Interview to Giorgia Lanza

Today Rights Chain is interviewing Giorgia Lanza, freelance illustrator and teacher of Concept Art and Digital Illustration at "Event Horizon - School of Digital Arts". Not long ago, she experienced the removal of her content being used without her permission. In this interview, she tells us about the incident and how she handled the situation.

1 - Can you explain what happened?

Of course, One day I found out that Huion (famous graphics tablets manufacturer exporting all over the world) had been using my art to advertise their latest product without my authorisation.

2 - How did you find out about this? What countermeasures did you take?

I found out about this thanks to a colleague who informed me of a product for sale on Amazon. Since the use of my works wasn't justified in any way - as I had never given permission - I got in touch with Amazon, the reseller and Huion itself. At first I didn't know whether the reseller was officially authorised so I took the first step, leaving them the benefit of the doubt. Later I discovered that it was indeed an official Huion reseller, therefore it was the company that needed to manage the situation directly. It didn't take long for Huion to reply: according to them, in May I had participated to a competition by, the rules of which included that all participants were agreeing to their works being used for commercial purposes by the sponsors, among which was Huion. 

I was rather unsettled by the idea of having agreed to such opportunistic rules (an art competition aiming to create a free promo-art gallery for its sponsors), so I checked the rules again as months later I couldn't remember anything about.

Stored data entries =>

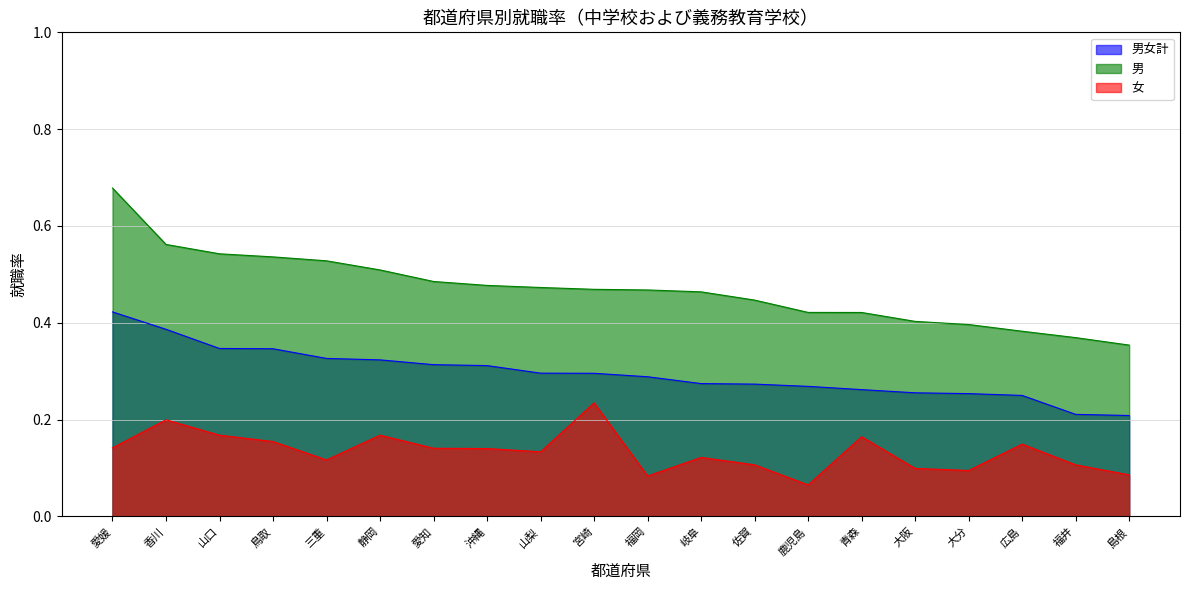

Read the 男女計 value at 福岡.

0.3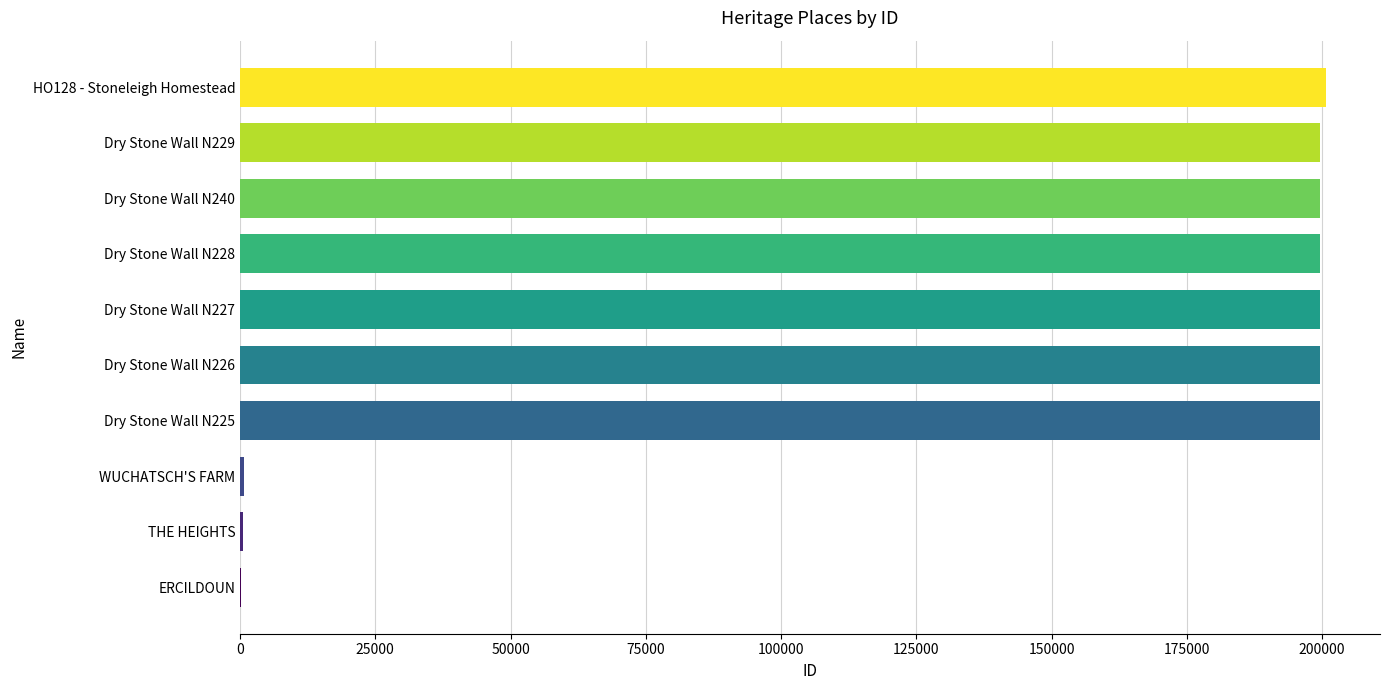

What is the sum of all values?

1399339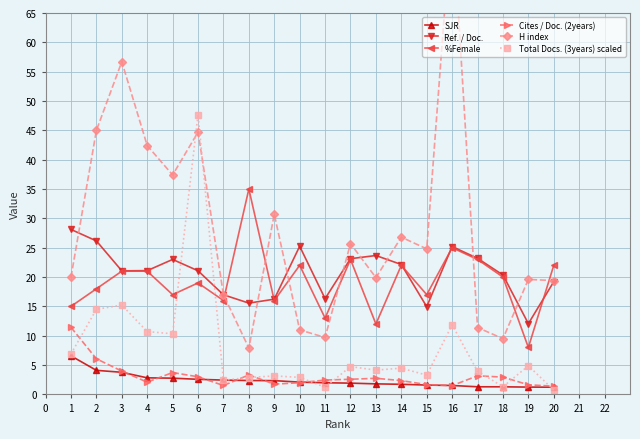

True or false: SJR has more than 0 interior local peaks.

False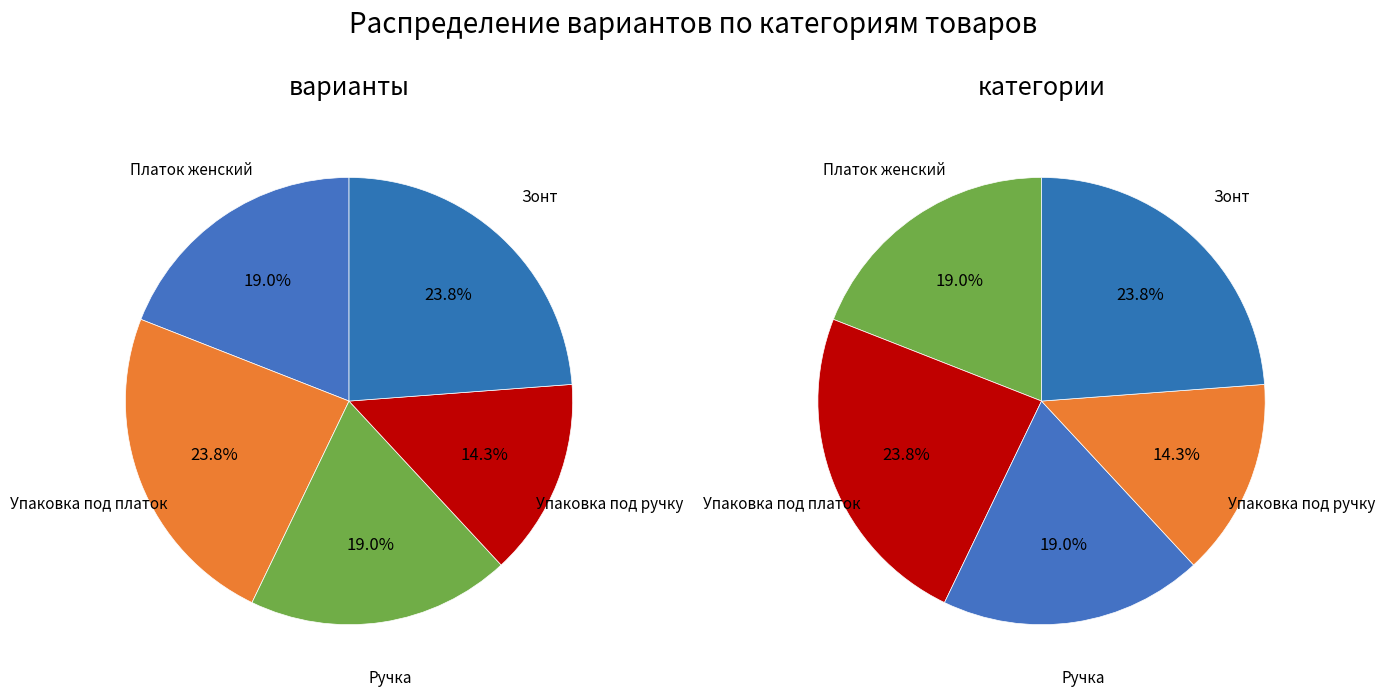

The Упаковка под ручку slice represents 3% of the pie. True or false?

False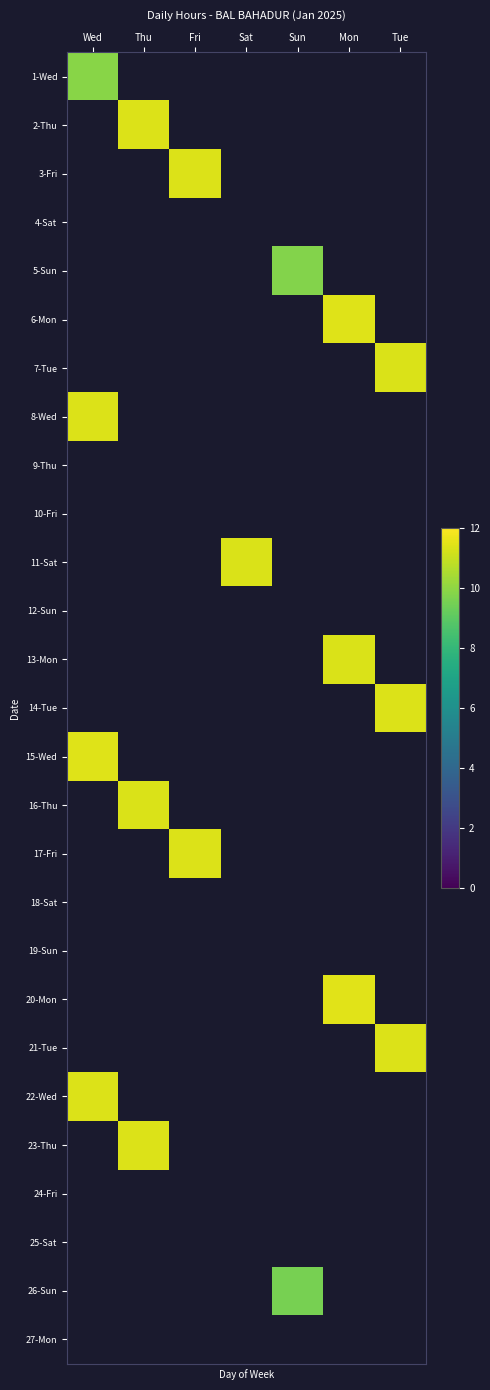

What is the minimum value shown in the chart?

9.5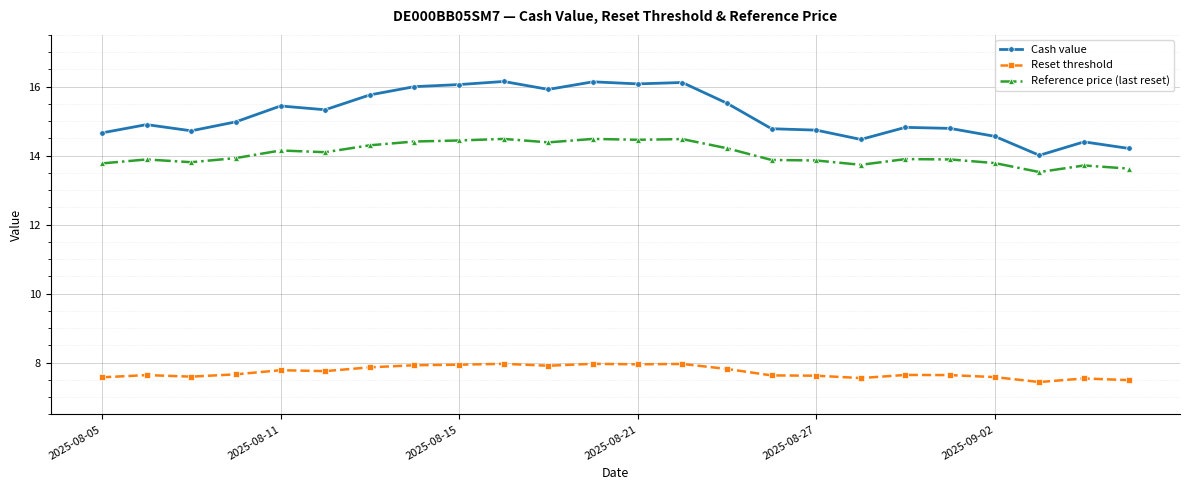

Which series has the widest spread of values?

Cash value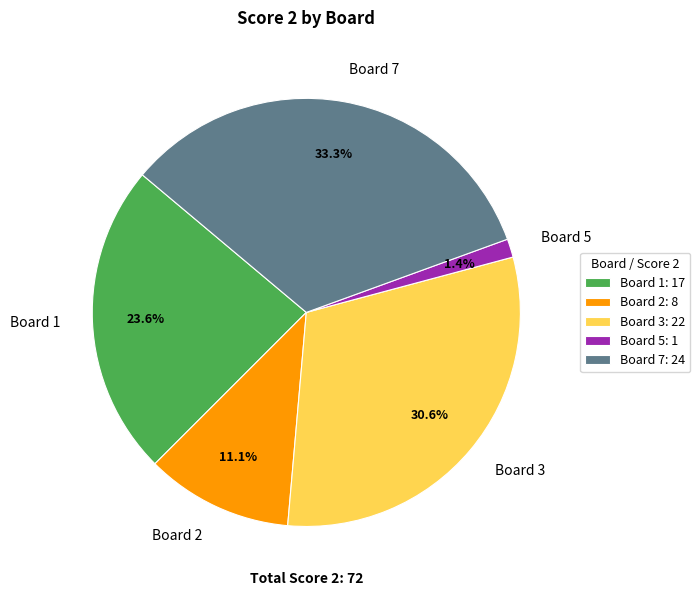

Which slice is the largest?

Board 7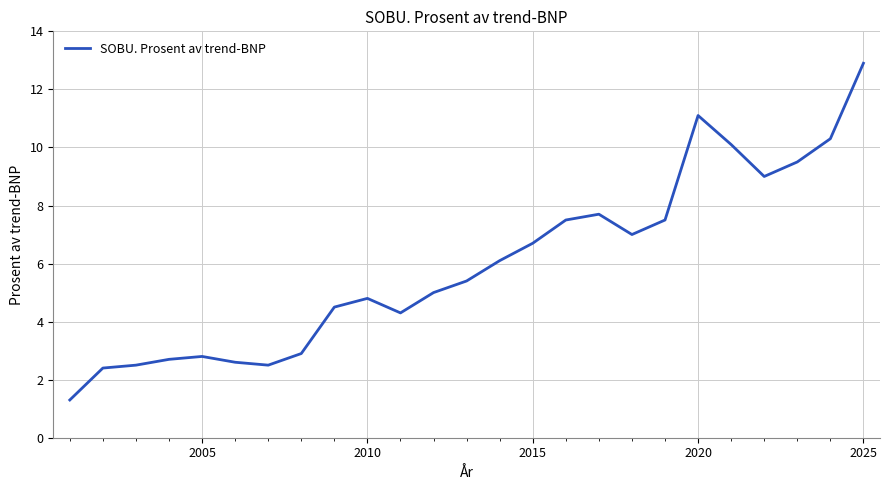

What is the greatest value displayed?

12.9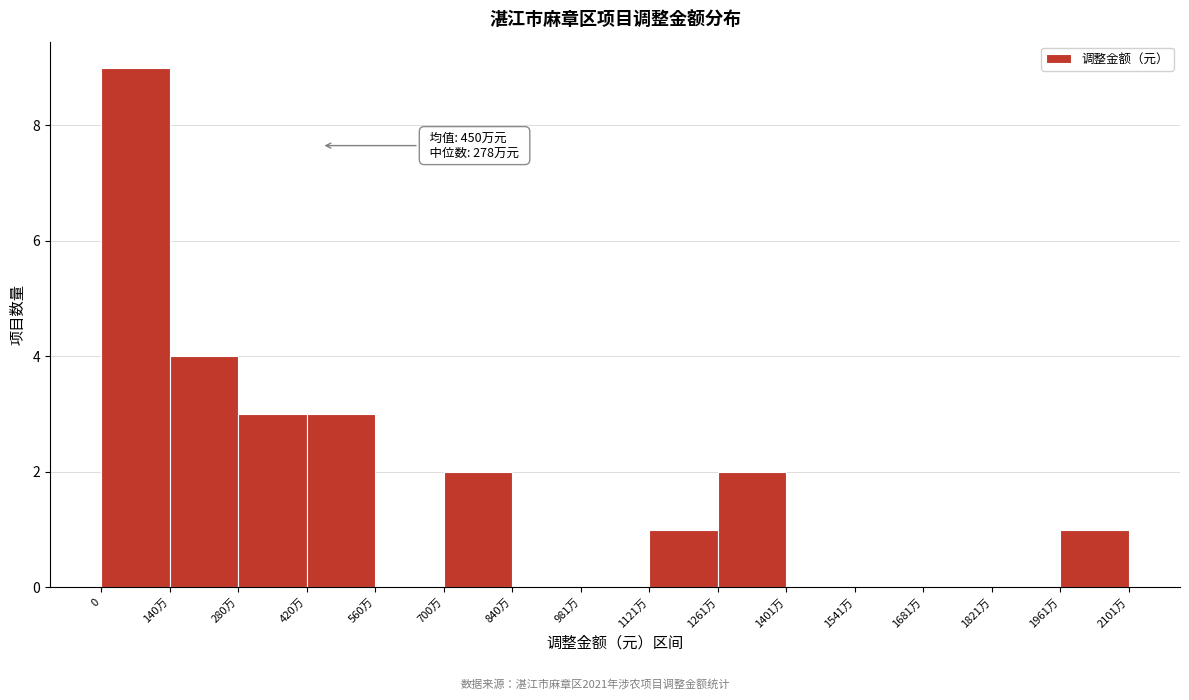

Reading right to left, extract all data points from this chart.

1961万=1	1821万=0	1681万=0	1541万=0	1401万=0	1261万=2	1121万=1	981万=0	840万=0	700万=2	560万=0	420万=3	280万=3	140万=4	0=9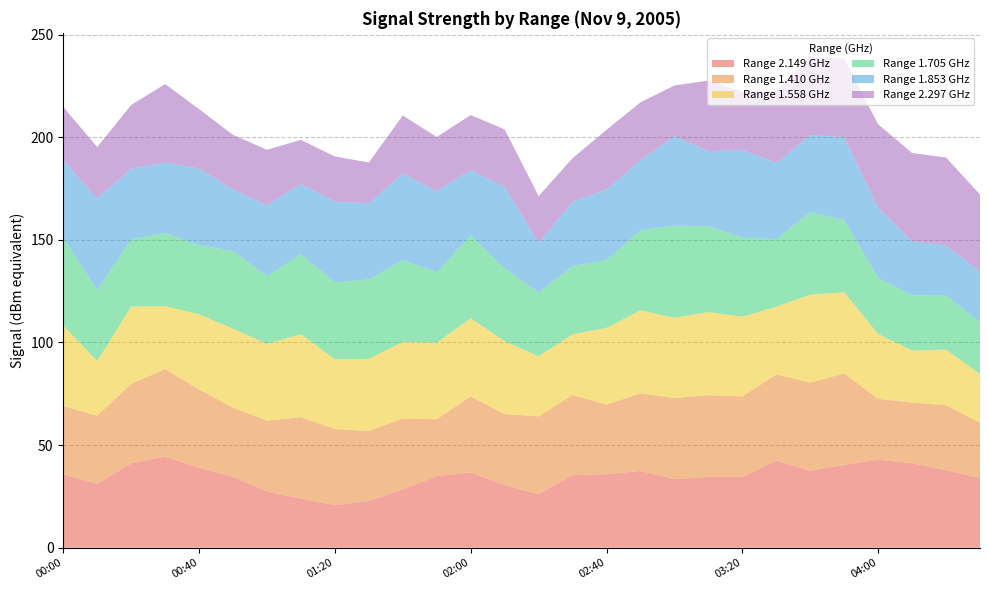

Reading right to left, list all the values displayed in this chart.

2.149: 04:30=34.0	04:20=37.7	04:10=41.1	04:00=42.9	03:50=40.3	03:40=37.5	03:30=42.3	03:20=34.5	03:10=34.5	03:00=33.4	02:50=37.4	02:40=35.8	02:30=35.3	02:20=26.0	02:10=30.5	02:00=36.6	01:50=34.9	01:40=28.3	01:30=22.8	01:20=20.7	01:10=23.9	01:00=27.3	00:50=34.6	00:40=38.9	00:30=44.4	00:20=41.1	00:10=31.1	00:00=35.6
1.410: 04:30=26.9	04:20=31.7	04:10=29.6	04:00=29.6	03:50=44.6	03:40=42.9	03:30=42.1	03:20=39.2	03:10=39.8	03:00=39.5	02:50=37.8	02:40=33.9	02:30=39.1	02:20=38.0	02:10=34.6	02:00=37.1	01:50=27.7	01:40=34.6	01:30=34.0	01:20=37.1	01:10=39.7	01:00=34.6	00:50=33.6	00:40=38.2	00:30=42.6	00:20=38.7	00:10=33.2	00:00=33.4
1.558: 04:30=23.7	04:20=27.1	04:10=25.4	04:00=31.6	03:50=39.5	03:40=42.9	03:30=33.0	03:20=38.8	03:10=40.5	03:00=39.1	02:50=40.4	02:40=37.4	02:30=29.6	02:20=29.3	02:10=35.5	02:00=38.1	01:50=37.3	01:40=37.4	01:30=35.2	01:20=34.0	01:10=40.4	01:00=37.4	00:50=38.5	00:40=36.6	00:30=30.7	00:20=37.7	00:10=26.6	00:00=39.2
1.705: 04:30=25.4	04:20=26.3	04:10=26.9	04:00=27.4	03:50=35.3	03:40=40.1	03:30=33.0	03:20=38.6	03:10=41.9	03:00=44.9	02:50=39.1	02:40=33.0	02:30=33.2	02:20=31.0	02:10=35.6	02:00=40.4	01:50=34.4	01:40=39.8	01:30=38.7	01:20=37.5	01:10=39.1	01:00=33.0	00:50=37.8	00:40=33.7	00:30=35.6	00:20=32.7	00:10=34.6	00:00=42.7
1.853: 04:30=24.5	04:20=24.4	04:10=26.4	04:00=34.1	03:50=40.3	03:40=37.6	03:30=37.2	03:20=42.7	03:10=36.5	03:00=43.6	02:50=34.1	02:40=34.5	02:30=31.4	02:20=24.3	02:10=39.5	02:00=31.7	01:50=39.5	01:40=42.2	01:30=37.1	01:20=39.3	01:10=34.1	01:00=34.5	00:50=30.0	00:40=37.3	00:30=34.4	00:20=34.5	00:10=44.7	00:00=37.9
2.297: 04:30=37.6	04:20=42.9	04:10=42.9	04:00=40.7	03:50=38.3	03:40=37.9	03:30=35.0	03:20=28.3	03:10=34.4	03:00=24.7	02:50=28.2	02:40=29.0	02:30=21.2	02:20=22.7	02:10=28.1	02:00=26.9	01:50=26.3	01:40=28.3	01:30=19.9	01:20=22.0	01:10=21.5	01:00=27.1	00:50=26.6	00:40=29.0	00:30=38.2	00:20=31.0	00:10=25.0	00:00=25.9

Activities =>
1. List everyone Giorgia Lanza says she contacted after learning her art was being used, according to the interview with her.
2. In the interview with Giorgia Lanza, how did she first learn that her art was being used without permission?
3. Pick up the interview with Giorgia Lanza right after its last sentence and keep it going.

Answers given =>
1. Amazon, the reseller, and Huion.

2. A colleague told her about a product for sale on Amazon.

3.
To be fair, the rule they mentioned did exist, with a very important "but" however. The rules specified "the use for marketing purposes could be done DURING the competition". There wasn't a single point mentioning the extension of such privilege until after the competition end date.

Besides that, the competition recognised the "copyright on the work, which would have remained property of the artist both during and after the competition". You can't override copyright like that - especially if officially recognised. "Copyright" means that to use my work you need to contact me, send me an email concerning your intentions and ask for my permission, you can't just do whatever you want with it.

Besides, my drawings hadn't just been used without my permission; they were cut out, cropped, edited and altered. In other words, all of the creative identity of my illustrations was adulterated.

My answer on this matter was firm. Dozens of colleagues supported me, telling me I was doing the right thing, have been vital in this situation."

3 - How did it turn out?

"Once these complaints were made, Huion immediately changed its stance on the whole incident, saying I was rights and informing me that they would not only remove my pictures but also let all sponsors know not to use any picture from that competition, as the rules were too generic and shady to support such use.
When I requested to receive a formal statement declaring the interruption fo usage of my pictures for commercial purposes, they didn't bat an eye.
We're still negotiating privately to see how we can get out of this situation "evenly". Sure, they definitely dodget a bullet, but I also earned something from this whole situation as well. I will probably allow the use of my pictures after signing an agreement that recognises me some revenue and the right to call myself a Huion testimonial on my resume."

4 - How did you feel and what would you say is the worst damage that was done to you?

"I felt betrayed by both Huion and the competition organiser. I know there's plenty of looters in the worldm but I had hoped there would be more transparency towards the artists, at least from those who claim to support and encourage them."

5 - How did Huion behave and why do you think they did what they did and gave those justifications?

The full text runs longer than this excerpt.